Copy every line of the listing below word for word, keeping the same line breaks and order.

[Saved data entries]
-*-*-
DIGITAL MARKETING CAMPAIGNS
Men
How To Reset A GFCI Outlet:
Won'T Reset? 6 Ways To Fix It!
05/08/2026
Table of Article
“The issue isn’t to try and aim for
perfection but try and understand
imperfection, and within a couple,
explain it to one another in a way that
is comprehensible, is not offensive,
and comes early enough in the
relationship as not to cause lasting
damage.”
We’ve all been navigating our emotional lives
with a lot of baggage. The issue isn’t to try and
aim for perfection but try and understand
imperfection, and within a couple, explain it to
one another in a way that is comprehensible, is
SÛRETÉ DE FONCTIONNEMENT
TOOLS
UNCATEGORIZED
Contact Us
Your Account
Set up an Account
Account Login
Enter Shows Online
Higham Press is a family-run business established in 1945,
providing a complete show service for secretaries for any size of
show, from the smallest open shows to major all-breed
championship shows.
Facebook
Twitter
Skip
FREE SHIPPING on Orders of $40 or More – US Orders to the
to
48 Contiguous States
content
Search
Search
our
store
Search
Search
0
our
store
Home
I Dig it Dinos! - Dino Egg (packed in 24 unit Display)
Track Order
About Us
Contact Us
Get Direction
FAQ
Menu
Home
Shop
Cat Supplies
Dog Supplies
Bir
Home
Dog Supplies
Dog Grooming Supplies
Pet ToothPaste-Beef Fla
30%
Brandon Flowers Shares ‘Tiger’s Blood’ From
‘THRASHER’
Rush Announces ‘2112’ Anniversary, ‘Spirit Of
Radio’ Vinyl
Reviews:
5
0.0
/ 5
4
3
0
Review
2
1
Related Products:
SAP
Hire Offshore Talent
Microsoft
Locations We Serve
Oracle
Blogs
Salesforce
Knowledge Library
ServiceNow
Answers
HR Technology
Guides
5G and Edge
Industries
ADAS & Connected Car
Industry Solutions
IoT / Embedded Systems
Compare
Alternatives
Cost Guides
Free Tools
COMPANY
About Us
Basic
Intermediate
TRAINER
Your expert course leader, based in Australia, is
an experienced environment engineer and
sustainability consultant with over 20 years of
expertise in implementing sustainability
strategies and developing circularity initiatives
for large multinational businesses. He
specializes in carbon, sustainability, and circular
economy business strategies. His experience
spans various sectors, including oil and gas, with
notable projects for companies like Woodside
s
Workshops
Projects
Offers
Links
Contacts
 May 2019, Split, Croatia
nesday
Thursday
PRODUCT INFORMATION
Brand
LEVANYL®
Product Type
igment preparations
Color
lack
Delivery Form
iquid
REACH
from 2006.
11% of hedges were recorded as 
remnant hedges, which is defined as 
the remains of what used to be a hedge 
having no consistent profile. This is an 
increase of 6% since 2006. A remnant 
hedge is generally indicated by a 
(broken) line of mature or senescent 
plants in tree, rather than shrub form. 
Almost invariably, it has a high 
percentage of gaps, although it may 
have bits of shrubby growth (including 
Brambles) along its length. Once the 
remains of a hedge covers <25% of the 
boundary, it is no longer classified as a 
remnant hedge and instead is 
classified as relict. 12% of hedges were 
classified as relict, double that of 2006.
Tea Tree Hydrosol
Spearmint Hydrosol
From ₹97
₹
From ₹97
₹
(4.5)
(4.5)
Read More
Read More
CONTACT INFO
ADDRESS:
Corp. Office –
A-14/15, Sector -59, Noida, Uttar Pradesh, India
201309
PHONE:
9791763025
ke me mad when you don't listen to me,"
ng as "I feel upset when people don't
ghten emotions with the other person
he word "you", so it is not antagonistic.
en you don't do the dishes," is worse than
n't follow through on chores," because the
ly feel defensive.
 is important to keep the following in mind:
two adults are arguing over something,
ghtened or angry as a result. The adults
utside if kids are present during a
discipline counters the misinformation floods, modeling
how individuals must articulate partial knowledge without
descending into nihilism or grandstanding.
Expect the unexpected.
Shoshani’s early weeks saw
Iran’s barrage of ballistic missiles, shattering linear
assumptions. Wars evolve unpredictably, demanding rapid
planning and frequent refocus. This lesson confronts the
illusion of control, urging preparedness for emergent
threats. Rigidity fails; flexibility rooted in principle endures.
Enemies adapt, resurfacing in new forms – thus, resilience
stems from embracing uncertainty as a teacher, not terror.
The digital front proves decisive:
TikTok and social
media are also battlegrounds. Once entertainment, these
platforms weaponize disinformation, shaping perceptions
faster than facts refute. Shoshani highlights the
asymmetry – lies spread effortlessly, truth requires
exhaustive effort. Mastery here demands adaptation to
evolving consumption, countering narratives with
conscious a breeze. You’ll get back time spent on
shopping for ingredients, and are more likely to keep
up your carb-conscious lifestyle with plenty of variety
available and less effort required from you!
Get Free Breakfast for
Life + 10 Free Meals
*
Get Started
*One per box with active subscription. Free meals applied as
-*-*-
▸ **TASK RESPONSE**:
DIGITAL MARKETING CAMPAIGNS
Men
How To Reset A GFCI Outlet:
Won'T Reset? 6 Ways To Fix It!
05/08/2026
Table of Article
“The issue isn’t to try and aim for
perfection but try and understand
imperfection, and within a couple,
explain it to one another in a way that
is comprehensible, is not offensive,
and comes early enough in the
relationship as not to cause lasting
damage.”
We’ve all been navigating our emotional lives
with a lot of baggage. The issue isn’t to try and
aim for perfection but try and understand
imperfection, and within a couple, explain it to
one another in a way that is comprehensible, is
SÛRETÉ DE FONCTIONNEMENT
TOOLS
UNCATEGORIZED
Contact Us
Your Account
Set up an Account
Account Login
Enter Shows Online
Higham Press is a family-run business established in 1945,
providing a complete show service for secretaries for any size of
show, from the smallest open shows to major all-breed
championship shows.
Facebook
Twitter
Skip
FREE SHIPPING on Orders of $40 or More – US Orders to the
to
48 Contiguous States
content
Search
Search
our
store
Search
Search
0
our
store
Home
I Dig it Dinos! - Dino Egg (packed in 24 unit Display)
Track Order
About Us
Contact Us
Get Direction
FAQ
Menu
Home
Shop
Cat Supplies
Dog Supplies
Bir
Home
Dog Supplies
Dog Grooming Supplies
Pet ToothPaste-Beef Fla
30%
Brandon Flowers Shares ‘Tiger’s Blood’ From
‘THRASHER’
Rush Announces ‘2112’ Anniversary, ‘Spirit Of
Radio’ Vinyl
Reviews:
5
0.0
/ 5
4
3
0
Review
2
1
Related Products:
SAP
Hire Offshore Talent
Microsoft
Locations We Serve
Oracle
Blogs
Salesforce
Knowledge Library
ServiceNow
Answers
HR Technology
Guides
5G and Edge
Industries
ADAS & Connected Car
Industry Solutions
IoT / Embedded Systems
Compare
Alternatives
Cost Guides
Free Tools
COMPANY
About Us
Basic
Intermediate
TRAINER
Your expert course leader, based in Australia, is
an experienced environment engineer and
sustainability consultant with over 20 years of
expertise in implementing sustainability
strategies and developing circularity initiatives
for large multinational businesses. He
specializes in carbon, sustainability, and circular
economy business strategies. His experience
spans various sectors, including oil and gas, with
notable projects for companies like Woodside
s
Workshops
Projects
Offers
Links
Contacts
 May 2019, Split, Croatia
nesday
Thursday
PRODUCT INFORMATION
Brand
LEVANYL®
Product Type
igment preparations
Color
lack
Delivery Form
iquid
REACH
from 2006.
11% of hedges were recorded as 
remnant hedges, which is defined as 
the remains of what used to be a hedge 
having no consistent profile. This is an 
increase of 6% since 2006. A remnant 
hedge is generally indicated by a 
(broken) line of mature or senescent 
plants in tree, rather than shrub form. 
Almost invariably, it has a high 
percentage of gaps, although it may 
have bits of shrubby growth (including 
Brambles) along its length. Once the 
remains of a hedge covers <25% of the 
boundary, it is no longer classified as a 
remnant hedge and instead is 
classified as relict. 12% of hedges were 
classified as relict, double that of 2006.
Tea Tree Hydrosol
Spearmint Hydrosol
From ₹97
₹
From ₹97
₹
(4.5)
(4.5)
Read More
Read More
CONTACT INFO
ADDRESS:
Corp. Office –
A-14/15, Sector -59, Noida, Uttar Pradesh, India
201309
PHONE:
9791763025
ke me mad when you don't listen to me,"
ng as "I feel upset when people don't
ghten emotions with the other person
he word "you", so it is not antagonistic.
en you don't do the dishes," is worse than
n't follow through on chores," because the
ly feel defensive.
 is important to keep the following in mind:
two adults are arguing over something,
ghtened or angry as a result. The adults
utside if kids are present during a
discipline counters the misinformation floods, modeling
how individuals must articulate partial knowledge without
descending into nihilism or grandstanding.
Expect the unexpected.
Shoshani’s early weeks saw
Iran’s barrage of ballistic missiles, shattering linear
assumptions. Wars evolve unpredictably, demanding rapid
planning and frequent refocus. This lesson confronts the
illusion of control, urging preparedness for emergent
threats. Rigidity fails; flexibility rooted in principle endures.
Enemies adapt, resurfacing in new forms – thus, resilience
stems from embracing uncertainty as a teacher, not terror.
The digital front proves decisive:
TikTok and social
media are also battlegrounds. Once entertainment, these
platforms weaponize disinformation, shaping perceptions
faster than facts refute. Shoshani highlights the
asymmetry – lies spread effortlessly, truth requires
exhaustive effort. Mastery here demands adaptation to
evolving consumption, countering narratives with
conscious a breeze. You’ll get back time spent on
shopping for ingredients, and are more likely to keep
up your carb-conscious lifestyle with plenty of variety
available and less effort required from you!
Get Free Breakfast for
Life + 10 Free Meals
*
Get Started
*One per box with active subscription. Free meals applied as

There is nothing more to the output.